ID: HR23-359
Presenting author: Gillian Kolla
Presenting author biography:
Gillian Kolla is a Banting Postdoctoral Researcher at the Canadian Institute for Substance Use Research, University of Victoria, Canada. She uses primarily community-based qualitative and ethnographic research to explore how to make health and social services more accessible to people who use drugs.
Benefits and tensions from prescribed safer supply: A comparative analysis of programs in two Canadian provinces
Gillian Kolla, Bernie Pauly, Fred Cameron, Heather Hobbs, James Fraser, Heather Stuart, John Nelken, Jerry Majalahti, Kim Toombs, Jack LeMaistre, Andrea Sereda, Karen Urbanoski
Background: In response to the devastating overdose/drug policy crisis in Canada driven by an unregulated opioid supply predominantly composed of fentanyl/analogues, safer opioid supply programs have been introduced. Safer supply programs provide people dependent on street-acquired opioids with prescribed, pharmaceutical opioids - including hydromorphone and fentanyl formulations - in a variety of program models to reduce overdose risk.
Methodology: Using comparative case study methods, qualitative interviews and focus groups were conducted with 38 safer supply clients drawn from safer supply programs in two Canadian provinces (BC and Ontario) where safer supply scale-up is occurring, but using different program models. Thematic analysis was used to identify impacts of safer supply prescribing and program model characteristics that may impact client outcomes.

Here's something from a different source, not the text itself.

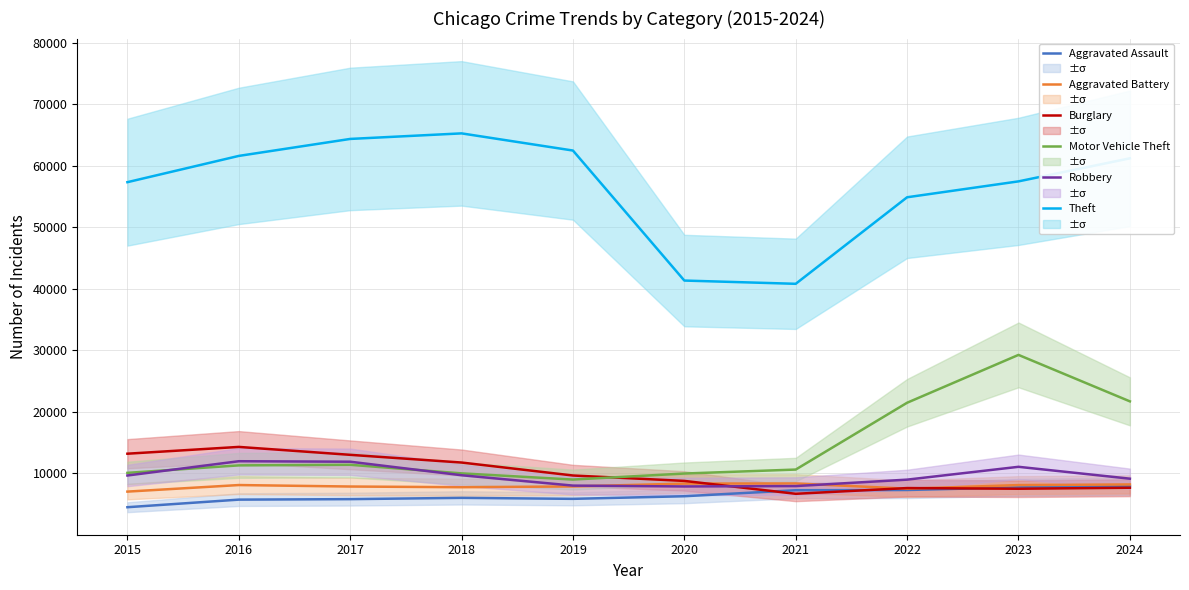

List the series in order of their peak value, highest first.

Theft, Motor Vehicle Theft, Burglary, Robbery, Aggravated Battery, Aggravated Assault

Results: Participants detailed how their health and social functioning improved after initiating safer supply, and that their overdose risk dropped. Additional benefits included less involvement in street hustles, leading to stability and improvements in quality of life. Participants in BC receiving observed doses of fentanyl formulations appreciated receiving pharmaceutical sources of fentanyl, but desired access to take-home doses and less frequent clinic visits. Ontario participants – with access only to take-homes doses of hydromorphone - highlighted a need for access to more potent opioid formulations. Accustomed to take-home doses, Ontario participants voiced opposition to the idea that other opioids might necessitate observed dosing as they did not wish to be ‘chained’ to a clinic several times a day. All participants desired more medication options, particularly heroin.
Conclusion: Safer supply clients overwhelmingly appreciated the programs and felt they were lifesaving. Service models attempted to prioritize a harm reduction approach and provide medications that would best meet participants’ needs; however, this was in tension with the constraints of medicalized safer supply that required observed dosing, frequent clinic visits and limited medication options.